On the contrary, avoiding non-taxation altogether (or taxing all company’s income somewhere), becomes just a discussion about generating revenues, which ends up being an empty box without any notions as regards to where to tax that income.

Moreover, if the supreme principle behind all these provisions governing cross-border transactions will be a sort of ‘we need to tax, no matter where or how’, it is evident that countries will find it easier to impose new types of taxes, some of them arguably legal, or even efficient, increasing the international tax chaos (see, e.g., the proliferation of digital services taxes in Europe).

Can we achieve a ‘GloBE approach’ but without GloBE?

The need and the purpose of the GloBE proposal are both highly arguable from a tax policy perspective, although politically convenient from a strategic point of view.

However, the foregoing does not prevent achieving (and perhaps also recognizing) a ‘GloBE approach’, although without the need to introduce any of the current proposed OECD rules.

Yet, such an approach can only be achieved if we agree on some core ideas:

  1. Single taxation is not a distributive rule. That is, it will not solve the core of the equation as regards ‘where’ and ‘who’ should finally tax. It is therefore inappropriate to focus the discussion on whether taxation is too high or too low when we have no clarity on how the new revenues (GloBE aims at raising global revenues, certainly) will be finally distributed. The risk of a policy of “taxing somewhere, no matter where” has been already exposed here, and it brings us back to double taxation, curiously the frontside of the single taxation coin.
  2. The international tax scenario has certainly changed after BEPS. Countries around the world have introduced some of the BEPS recommendations, including, for example, anti-hybrid rules, interest limitations, and strengthened CFC rules. Moreover, in the hypothetical that the OECD Pillar 1 succeeds, there is almost nothing left. Thus, the need for GloBE in the form of coordinated global linking rules is merely arguable.
  3. From a normative perspective, simplicity, coherence, and administrability should be the policy aims governing a global reform of this scale. The current GloBE proposal cannot be farther away from these goals. Indeed, introducing global linking rules requires not only a high level of coordination and reliance upon foreign laws but will also increase complexity, affecting especially tax administrations and taxpayers in small developing countries.
  4. Avoiding MNE’s artificial shifting of profit is a valid driving force which can be achieved, for example, with slight modifications to the CFC rules (and income inclusion is not ineffective to counteract profit shifting) without the need for a counterpart coordinated rule. Let’s just make sure that this rule (income inclusion) targets abusive structures.
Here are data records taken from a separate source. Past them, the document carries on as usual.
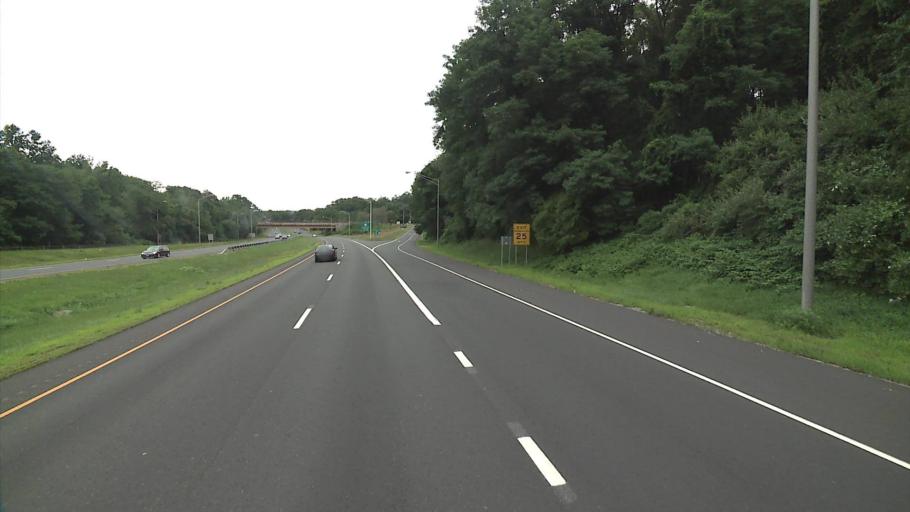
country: US
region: Connecticut
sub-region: Fairfield County
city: Shelton
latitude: 41.3019
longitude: -73.1010
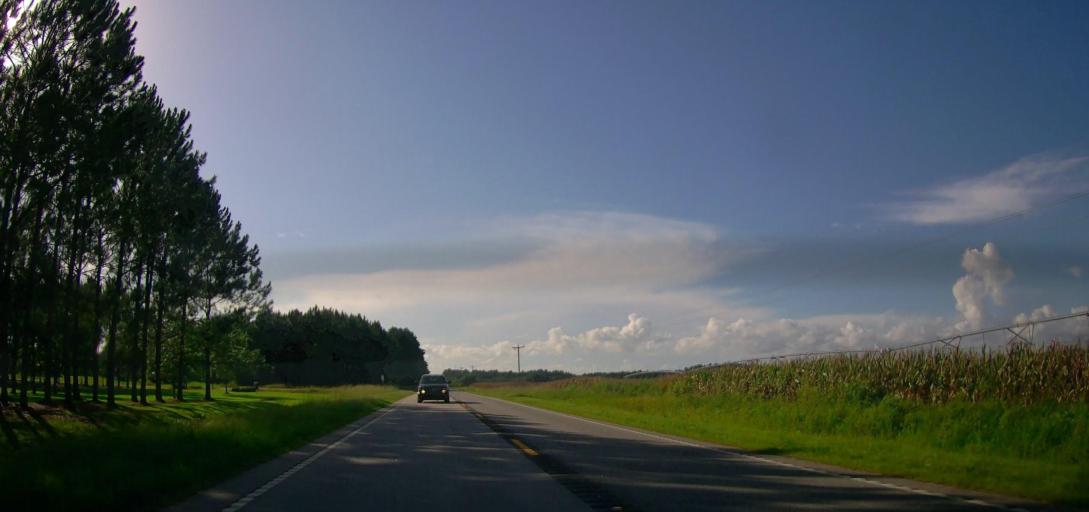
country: US
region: Georgia
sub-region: Coffee County
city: Nicholls
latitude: 31.4340
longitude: -82.7079
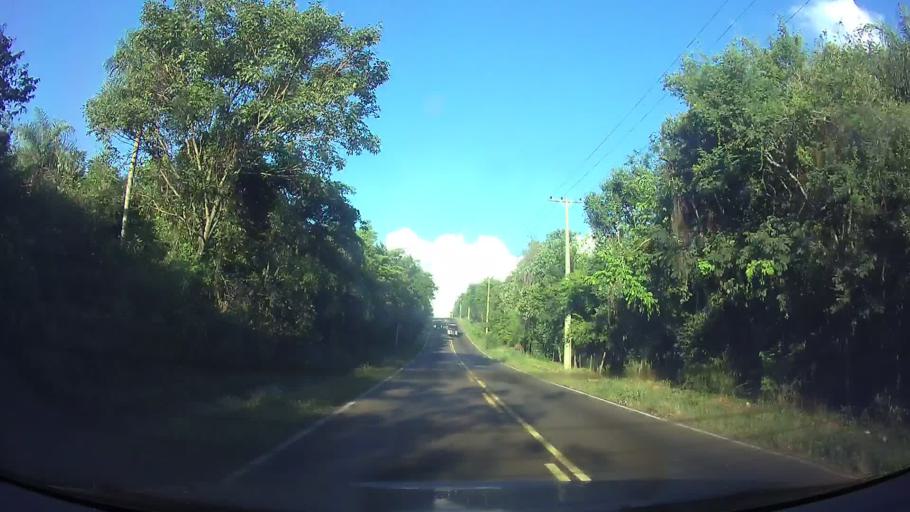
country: PY
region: Cordillera
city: Emboscada
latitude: -25.2064
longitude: -57.3486
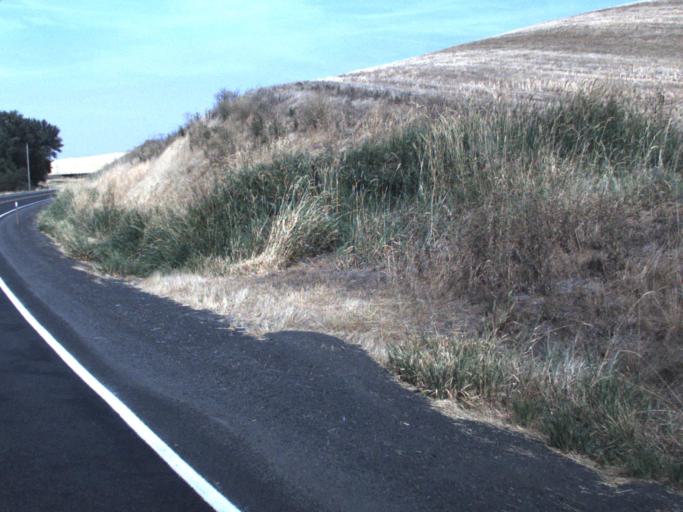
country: US
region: Washington
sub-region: Whitman County
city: Pullman
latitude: 46.9702
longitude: -117.1194
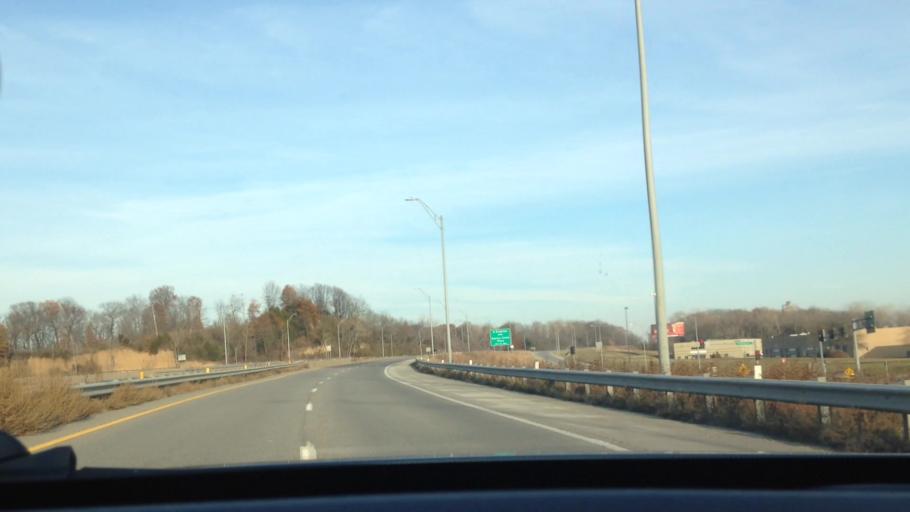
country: US
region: Missouri
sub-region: Clay County
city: North Kansas City
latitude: 39.1500
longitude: -94.5368
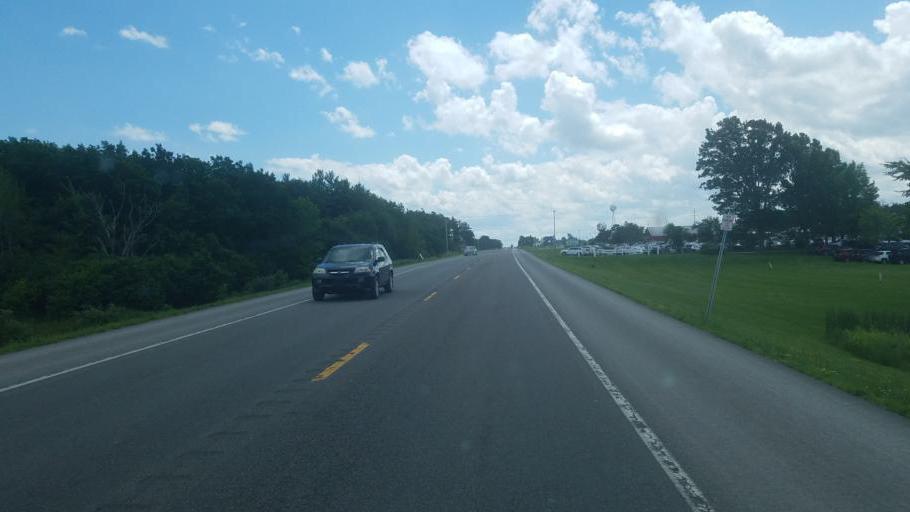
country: US
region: New York
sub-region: Yates County
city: Keuka Park
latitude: 42.5772
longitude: -77.0360
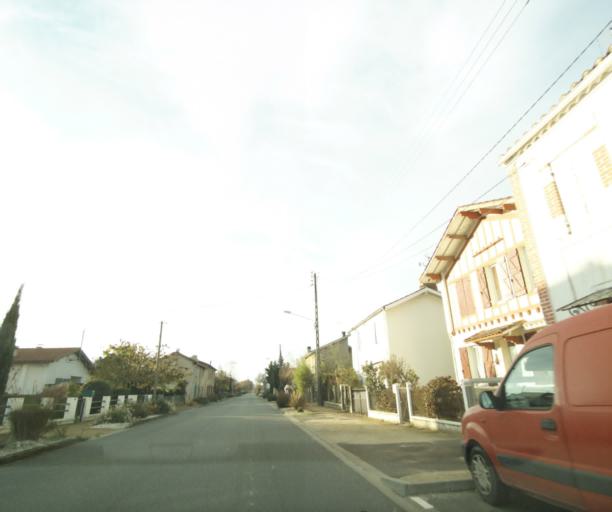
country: FR
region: Aquitaine
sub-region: Departement des Landes
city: Gabarret
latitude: 43.9870
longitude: 0.0059
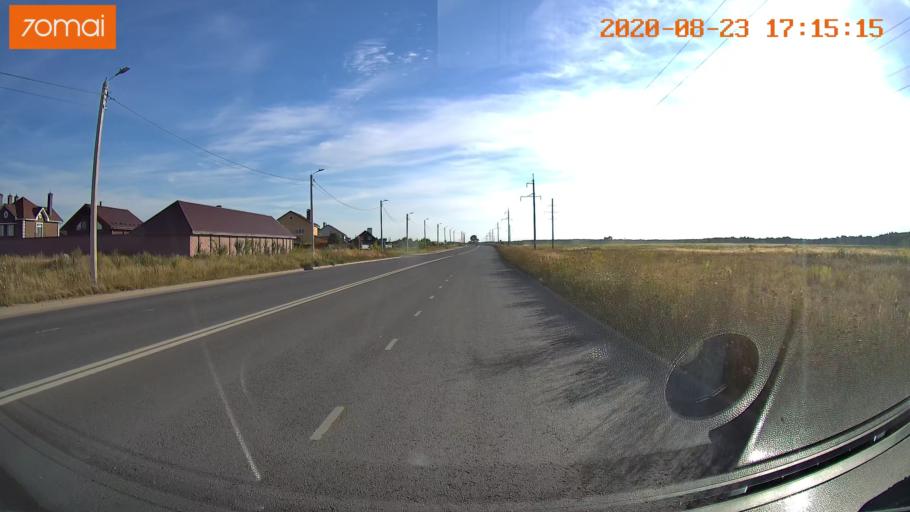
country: RU
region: Ivanovo
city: Novo-Talitsy
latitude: 57.0464
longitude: 40.9143
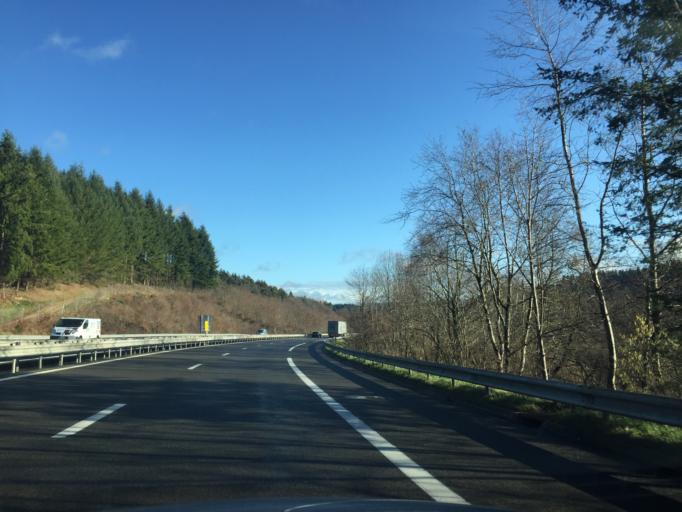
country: FR
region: Auvergne
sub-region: Departement du Puy-de-Dome
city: Saint-Remy-sur-Durolle
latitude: 45.8830
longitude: 3.6050
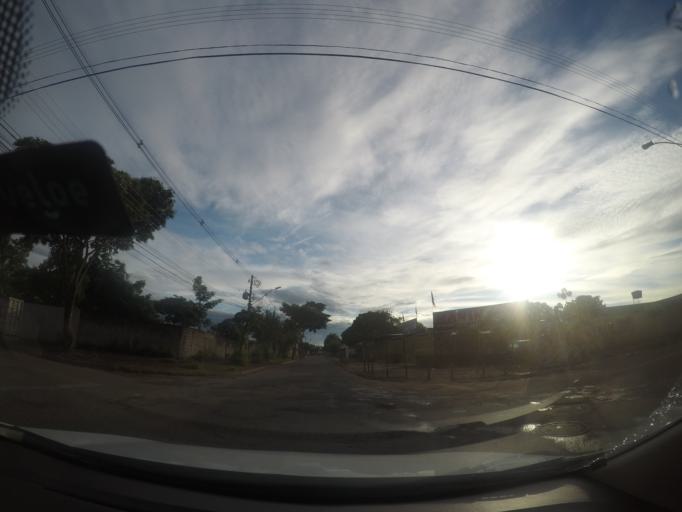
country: BR
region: Goias
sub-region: Goiania
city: Goiania
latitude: -16.6488
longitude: -49.3336
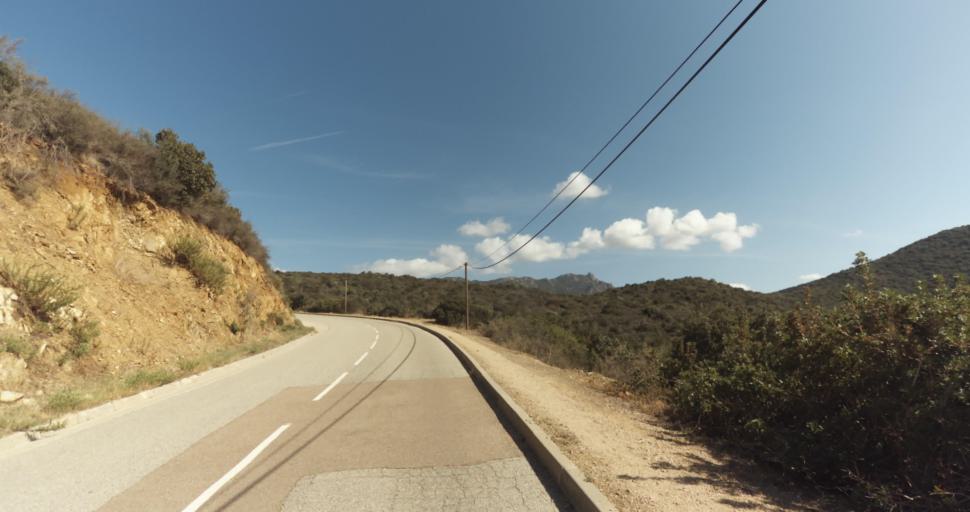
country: FR
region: Corsica
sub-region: Departement de la Corse-du-Sud
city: Ajaccio
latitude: 41.9194
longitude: 8.6434
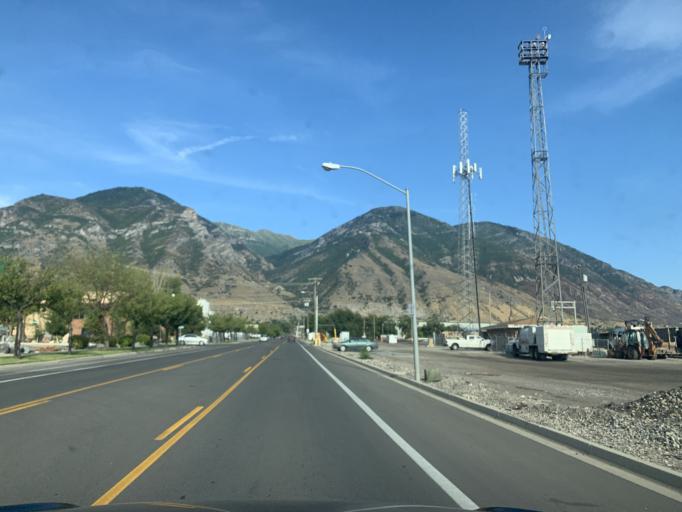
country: US
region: Utah
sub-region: Utah County
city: Provo
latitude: 40.2257
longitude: -111.6559
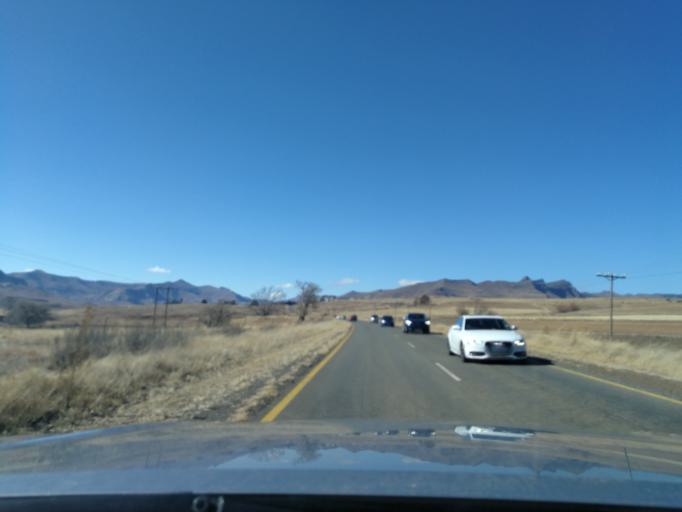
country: ZA
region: Orange Free State
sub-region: Thabo Mofutsanyana District Municipality
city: Phuthaditjhaba
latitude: -28.5268
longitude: 28.4857
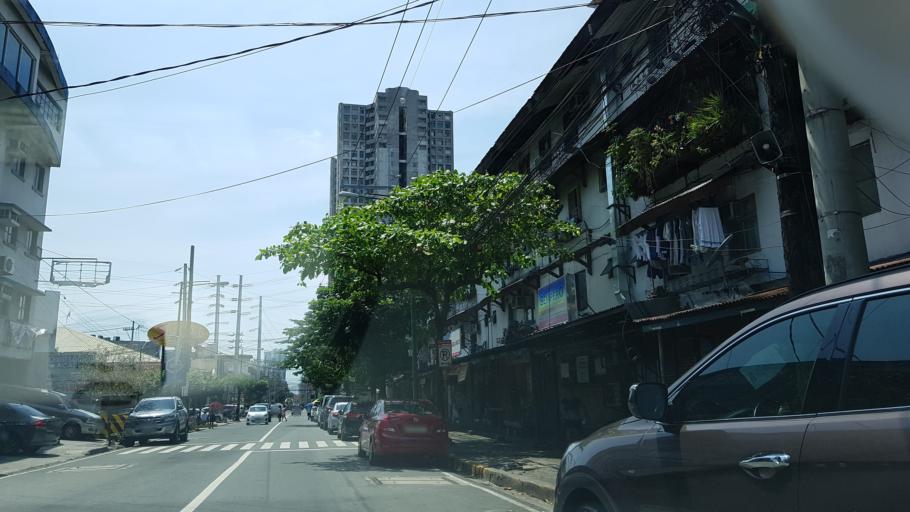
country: PH
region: Metro Manila
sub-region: Makati City
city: Makati City
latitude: 14.5666
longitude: 121.0145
The full draft of my paper “The Tax Policy Rationale of GloBE” will be available soon at SSRN. It will also be presented in the 29th Tax Research Network Annual Meeting, in Cambridge, on 7-9 September 2020.

Leopoldo Parada

Dr. Leopoldo Parada is a Lecturer in Tax Law at the University of Leeds School of Law in the United Kingdom.

He holds a PhD in Law from the University of Valencia (Spain) and an LLM in International Taxation from the University of Florida Levin College of Law (USA). He is also the author several publications in recognized international tax law journals such as British Tax Review, World Tax Journal, EC Tax Review and Tax Notes International, and a recognized speaker in conferences all around the world, including countries such as Australia, Austria, Bosnia and Herzegovina, France, Germany, Italy, Portugal, Spain, the Netherlands and the United States, among others.

Since 2018 he has also been visiting professor of international and EU Tax Law at the University of Turin in Italy. Formerly, he held a position as a research associate at the Max Planck Institute for Tax Law and Public Finance in Munich (2014-2017) and a short-term postdoctoral research seat at the IBFD in Amsterdam. In the past, he also practised full-time as a lawyer and tax advisor in Chile, Brazil, and the United States.

He is a current member of the Tax Committee of Experts of the Joint Italian Arab Chamber of Commerce (JIACC), the Chilean Bar Association and a former member of the American Bar Association (ABA) –Section of Taxation.